Do you think the Tories will be running against the Liberals in the next provincial election? That’s the NDP’s job.

To Adam Adamson,

To answer your question, Dave is anti-Liberal these days because some of his best friends are now Alberta Party “big listeners” LOL. Only they’re listening to themselves, the Alberta Liberals on the other hand don’t mind listening to everyone both inside and outside their tent.

That’s the kind of progressive coalition Laugheed put together in his day. A coalition shouldn’t be limited to just political parties, it can and should include non-profits, service organizations, etc., basically any and all who desire something different than the staus quo.

Landmark Policy for the Mentally Ill

A landmark motion was passed at the Alberta Liberals’ Annual General Meeting and policy convention in Edmonton this past weekend where, for the first time in the history of Alberta politics, a political party made mental illness a policy priority. This is a groundbreaking policy, especially since Senator Michael Kirby notes that “Canada is the only OECD country without a national mental health strategy.” It’s little wonder that Alberta lacks the same, but under the leadership of David Swann, the Liberal party fully intends to address that deficit.

Other policy proposals were also important, but an emphasis on mental health is long overdue. If we consider that approximately 20% of Albertans will suffer from some form of mental illness in their lives, and if we factor in family members and friends who care for them, a cautious estimate is that 50% of Albertans deal with the suffering of mental illness, directly and indirectly, on a daily basis. Because the cost of mental health problems in Alberta is incalculable human suffering and lost productivity, and because families are unduly burdened and under qualified to provide the necessary assistance for their mentally ill relatives, voters will be pleased to know that the Alberta Liberal Party fully recognizes the urgent need to improve access to professionals and treatment centers that address mental health issues.

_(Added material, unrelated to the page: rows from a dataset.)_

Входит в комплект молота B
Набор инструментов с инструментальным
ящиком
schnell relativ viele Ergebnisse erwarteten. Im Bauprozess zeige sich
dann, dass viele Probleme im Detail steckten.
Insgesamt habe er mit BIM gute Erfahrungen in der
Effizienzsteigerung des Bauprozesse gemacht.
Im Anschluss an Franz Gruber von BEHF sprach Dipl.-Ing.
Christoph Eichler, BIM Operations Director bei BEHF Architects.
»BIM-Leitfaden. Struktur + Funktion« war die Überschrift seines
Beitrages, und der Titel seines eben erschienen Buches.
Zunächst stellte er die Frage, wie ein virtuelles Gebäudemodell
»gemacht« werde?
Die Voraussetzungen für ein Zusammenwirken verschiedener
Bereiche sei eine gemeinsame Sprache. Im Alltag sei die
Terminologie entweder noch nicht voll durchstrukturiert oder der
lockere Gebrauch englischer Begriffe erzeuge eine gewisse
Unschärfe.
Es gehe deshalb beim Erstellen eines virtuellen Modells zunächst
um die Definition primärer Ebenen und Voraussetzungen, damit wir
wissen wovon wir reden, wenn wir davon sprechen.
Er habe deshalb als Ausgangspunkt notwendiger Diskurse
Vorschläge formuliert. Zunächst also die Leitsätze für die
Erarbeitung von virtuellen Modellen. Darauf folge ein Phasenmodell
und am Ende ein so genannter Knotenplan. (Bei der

Given the quality of thought and discussions behind the motions passed at the policy convention, I am convinced that the ALP is a truly progressive party.
Judy J. Johnson,
Calgary, AB

Cooperative commonwealth pointed out that delegates from the labour caucus at the NDP convention voted as a block, even though some of them were in favour of the motion, because they voted the way they were instructed to by the group they were representing at convention. What CC neglects to mention is that some of the delegates who voted in favour of the motion were in fact against it, but voted the way that their DRP dominated constituency association had instructed them to. That’s just the nature of a delegate convention.

Dave, you’re right again. Although the 200 turnout is a vast improvement, it’s dismal, as is almost all political activity in the province, frankly.

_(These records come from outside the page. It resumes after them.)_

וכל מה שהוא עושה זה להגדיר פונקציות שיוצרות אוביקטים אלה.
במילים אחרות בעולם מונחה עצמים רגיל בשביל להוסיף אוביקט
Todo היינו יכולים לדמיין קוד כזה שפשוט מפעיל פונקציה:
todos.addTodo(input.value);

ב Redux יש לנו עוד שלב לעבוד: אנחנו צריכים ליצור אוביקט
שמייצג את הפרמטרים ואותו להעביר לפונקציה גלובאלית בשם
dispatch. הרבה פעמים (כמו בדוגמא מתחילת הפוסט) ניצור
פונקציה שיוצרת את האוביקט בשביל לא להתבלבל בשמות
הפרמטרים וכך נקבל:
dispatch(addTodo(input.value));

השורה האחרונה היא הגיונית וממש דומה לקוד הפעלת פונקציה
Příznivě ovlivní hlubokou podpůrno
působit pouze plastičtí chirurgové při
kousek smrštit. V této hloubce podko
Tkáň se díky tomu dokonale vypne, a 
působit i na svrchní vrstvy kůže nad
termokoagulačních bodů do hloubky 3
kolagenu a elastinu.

That’s exactly why the resolution is a historic and wise move, and why the Lib membership in their wisdom, turned their back on old-party strategies and the old bullpit partisans in the party who help them lose every election, and which they are clearly sick of. They’ve broken the decades-old spell!

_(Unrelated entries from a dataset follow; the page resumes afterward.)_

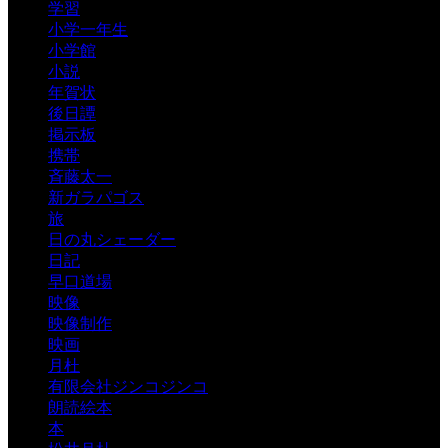
学習
小学一年生
小学館
小説
年賀状
後日譚
掲示板
携帯
斉藤太一
新ガラパゴス
旅
日の丸シェーダー
日記
早口道場
映像
映像制作
映画
月杜
有限会社ジンコジンコ
朗読絵本
本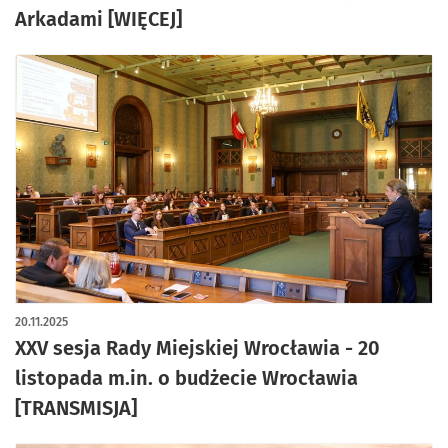
Arkadami [WIĘCEJ]
20.11.2025
XXV sesja Rady Miejskiej Wrocławia - 20
listopada m.in. o budżecie Wrocławia
[TRANSMISJA]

Pundits and stubborn partisan types can argue back and forth all day about the detailed and fine merits of cooperation versus parties going it alone, but let’s let the voters decide whether they want to see a cooperative progressive movement or not. My impression is that they will — in droves. Just like most people would like to see cooperation at work, between warring countries, and between our families and friends. it’s the mature, reasonable path to a system that is much more in the general public’s commonwealth, than isolated parties. As our teachers used to say in school, a minority government that is forced to cooperate with other factions, is always the best government.